Task prompt: Extend the passage below on Biennale projects about historical memory in Berlin, picking up after its final sentence rather than with the data that follows.

Text excerpt:
☆ ☆ ☆ ☆ ☆ ☆ ☆
We have been interested in observing how, with the use of political means, facts and historical events are either commemorated or repressed, and how historical narrations are shaped by current politics and social agendas. Roma curator Tímea Junghaus highlights the problem of the Memorial to the Sinti and Roma Murdered under the National Socialist Regime, which sits unfinished and abandoned in the very heart of the city, between Brandenburger Tor and the Reichstag, organizing a meeting of The Roma Elders and lobbying for the completion of the memorial. Polish artist Łukasz Surowiec transfers 320 trees from the vicinity of Auschwitz-Birkenau, replanting them across Berlin and thereby creating a living and breathing memorial. One of the Biennale venues is Deutschlandhaus, the future home of a center for exhibitions, documentation, and information of the Stiftung Flucht, Vertreibung, Versöhnung (SFVV) (Foundation Flight, Expulsion, Reconciliation), which we see as a reservoir of repressed German memory. It is a mouthpiece for the official historical narrative stemming from the controversial question of commemorating Germans displaced during and after the Second World War. We confront this state-supported history with self-organized, subjective, popular reconstructions of historical events performed by Polish re-enactment groups. And we present what many Germans want to avoid seeing—a staging of the 1945 Battle of Berlin, complete with military uniforms and equipment.
☆ ☆ ☆ ☆ ☆ ☆ ☆
Source data:
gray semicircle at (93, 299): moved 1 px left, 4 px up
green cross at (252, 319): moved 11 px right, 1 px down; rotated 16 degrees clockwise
☆ ☆ ☆ ☆ ☆ ☆ ☆
Written answer:
 

Agonistic Curating

If politics is a way for different groups in society to express their claims and interests and to find social methods of making collective decisions, we aimed at a situation where those different positions are present and not only put into question. The curator often resembles a policeman who enforces the official codes of art and has a misguided sense of his or her own authority. Like with a Midas touch, she/he usually plays a role in deciding the symbolic—and as a result economic—value of an artist’s work. We figured that if one claims to be a “political” curator, she or he should assume the responsibility of presenting various political stances within an art exhibition. We understood the role of the curator as a position that not only involves “taking care” but also one of inviting disagreement, confrontation, losing control over meaning, or of giving away space and means. This thinking also stands behind ArtWiki, which is the digital platform of the Berlin Biennale, developed in collaboration with network activist Pit Schultz in reaction to the immense response to the Biennale’s 2010 Open Call. ArtWiki is an example of a fully inclusive curatorial practice, one that abandons the “Salon des Refusés” for the sake of a network cloud.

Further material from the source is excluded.